Matteo in questo suo capitolo 25 è di una semplicità lineare, Gesù; semplicemente tira le fila della signoria di Dio, di quel regno dei cieli che tu sei venuto a deporre fra di noi come un piccolo seme di grano, un seme che deve morire per dare frutto. Ma il nostro sguardo è sempre troppo legato alla rapidità dello spazio-tempo in cui viviamo, che passa e non torna, che ci trascorre dentro e attorno, furibondo e violento. Così, spesso, non sappiamo ascoltarti e ci allontaniamo da te. "Ho perso mio figlio", non è solo il grido disperato di questa madre il cui figlio è stato ucciso dalla nostra iniquità di ricchi, bianchi, europei, cristiani, assassini. Ma è il grido che riassume "le lacrime e il sangue" che grondano dalle nostre storie, spesso iniquamente ornate dal segno della tua gloria, quella croce di cui abbiamo fatto una bandiera identitaria di ignominie e violenze, per voler nascondere che è l'unico simbolo di salvezza per tutte le persone umane. Salvezza che passa per la semplicità di amare, che è semplicemente amare: «Venite, benedetti del Padre mio, ricevete in eredità il regno preparato per voi fin dalla creazione del mondo, perché ho avuto fame e mi avete dato da mangiare, ho avuto sete e mi avete dato da bere, ero straniero e mi avete accolto, nudo e mi avete vestito, malato e mi avete visitato, ero in carcere e siete venuti a trovarmi».
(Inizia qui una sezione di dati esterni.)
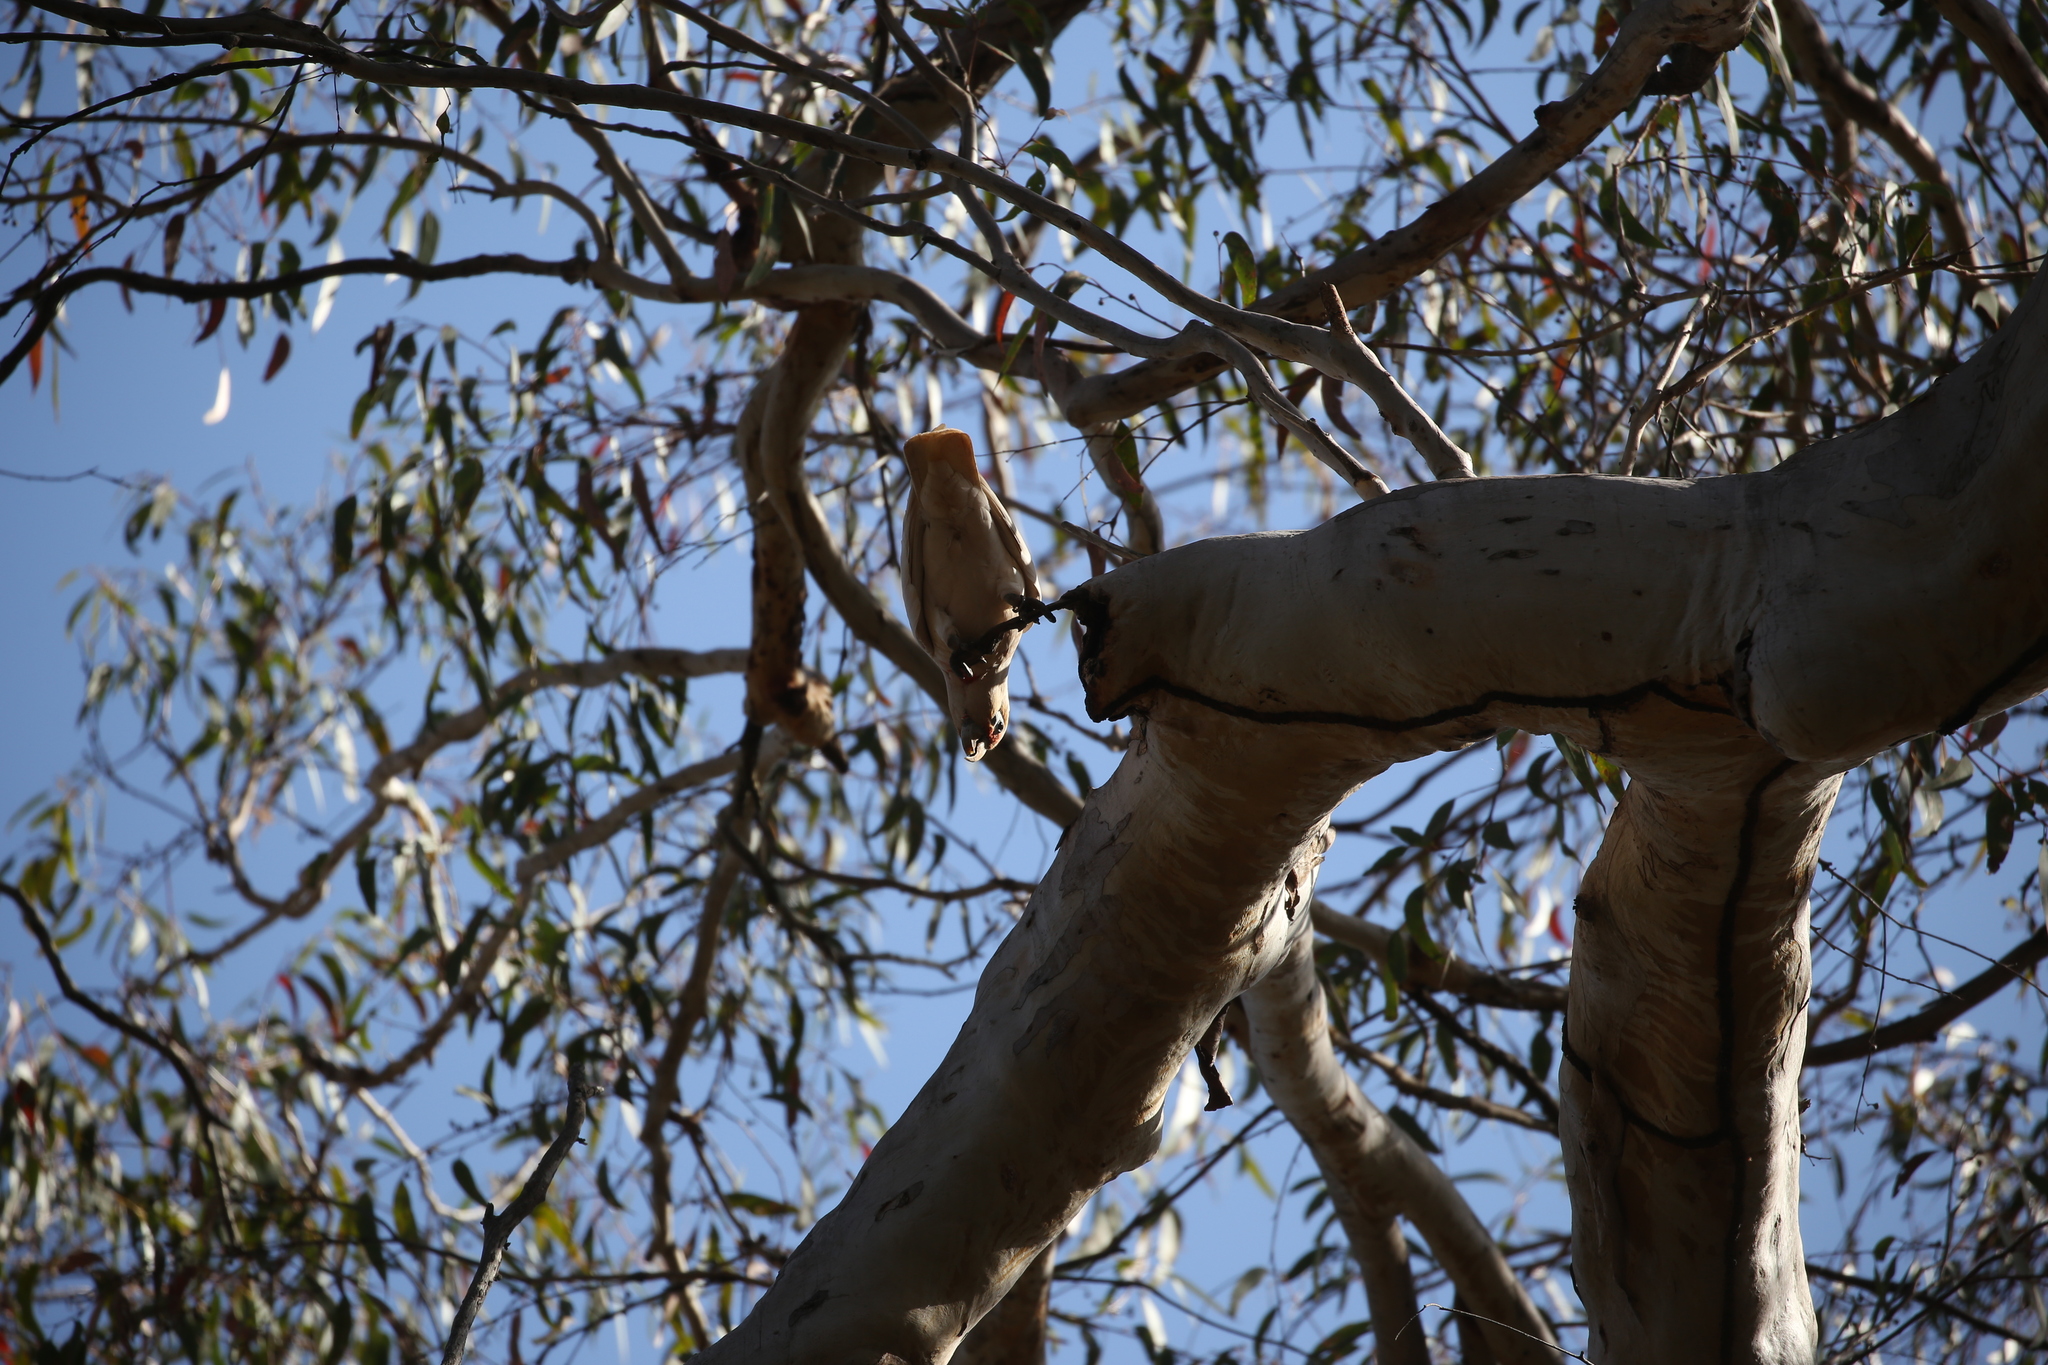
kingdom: Animalia
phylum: Chordata
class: Aves
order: Psittaciformes
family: Psittacidae
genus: Cacatua
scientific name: Cacatua tenuirostris
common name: Long-billed corella
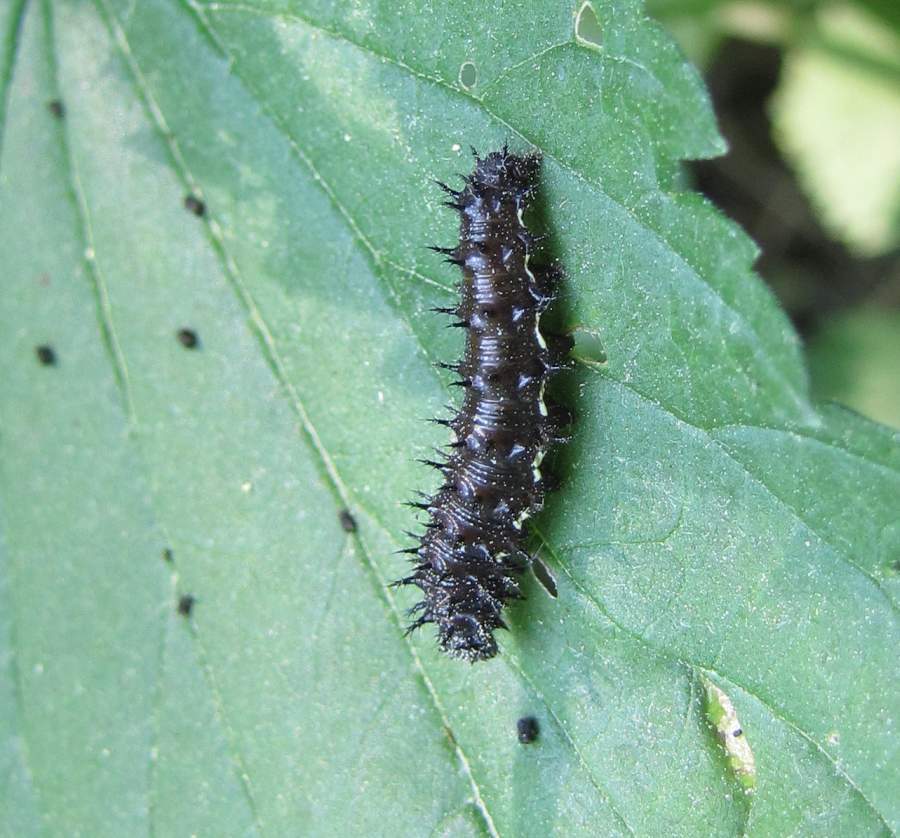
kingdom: Animalia
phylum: Arthropoda
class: Insecta
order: Lepidoptera
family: Nymphalidae
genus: Vanessa
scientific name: Vanessa atalanta
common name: Red admiral
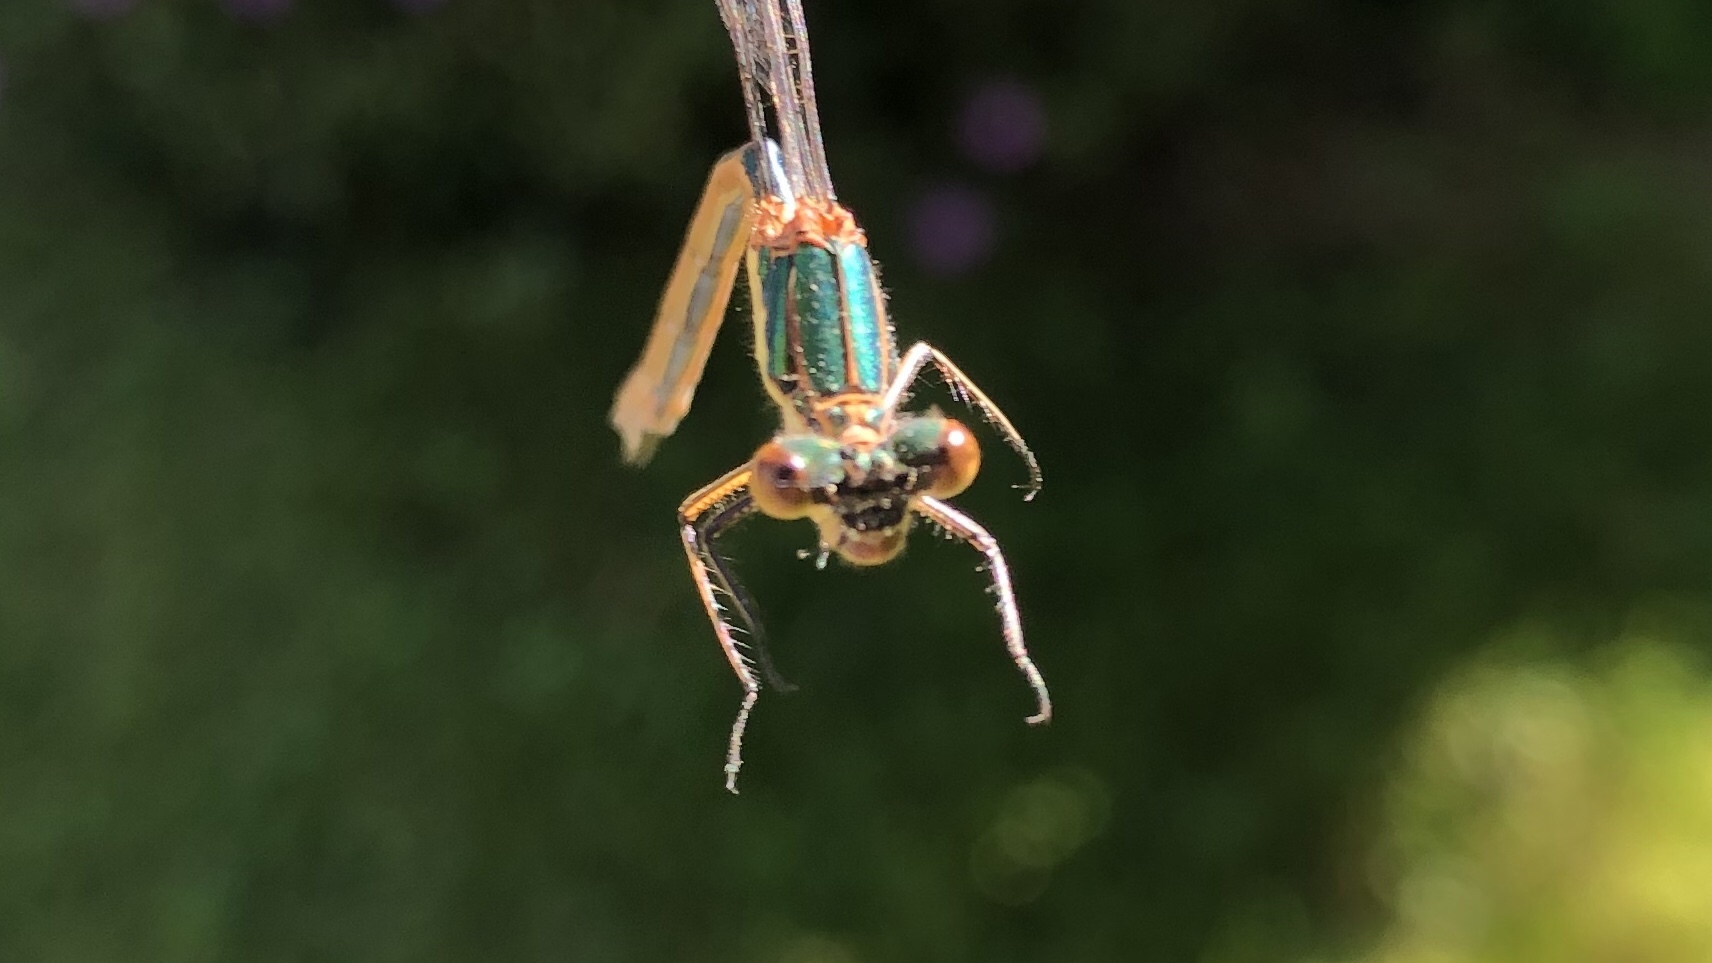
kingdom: Animalia
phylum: Arthropoda
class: Insecta
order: Odonata
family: Lestidae
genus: Lestes
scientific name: Lestes dryas
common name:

Gesù, qui non c'è alcun merito in gioco. Non dobbiamo sfamare chi se lo guadagna, dissetare solo chi si comporta bene, accogliere solo chi è straniero ma è ricco e intelligente, vestire solo chi è pudico, visitare in galera solo gli innocenti e i buoni. Dobbiamo riconoscerti in chi bussa alla nostra porta e ci chiede aiuto, dobbiamo amare chi incontriamo come diciamo di amare te, come affermiamo di amare Dio. Perché Dio non lo vede nessuno e nessuno lo può amare. Invece la sorella e il fratello che sono attorno a noi li vediamo, li sentiamo, spesso ci danno fastidio e ancor più spesso hanno torto. Ma sono loro che dobbiamo amare, perché solo attraverso di loro amiamo Dio e Dio ci ama.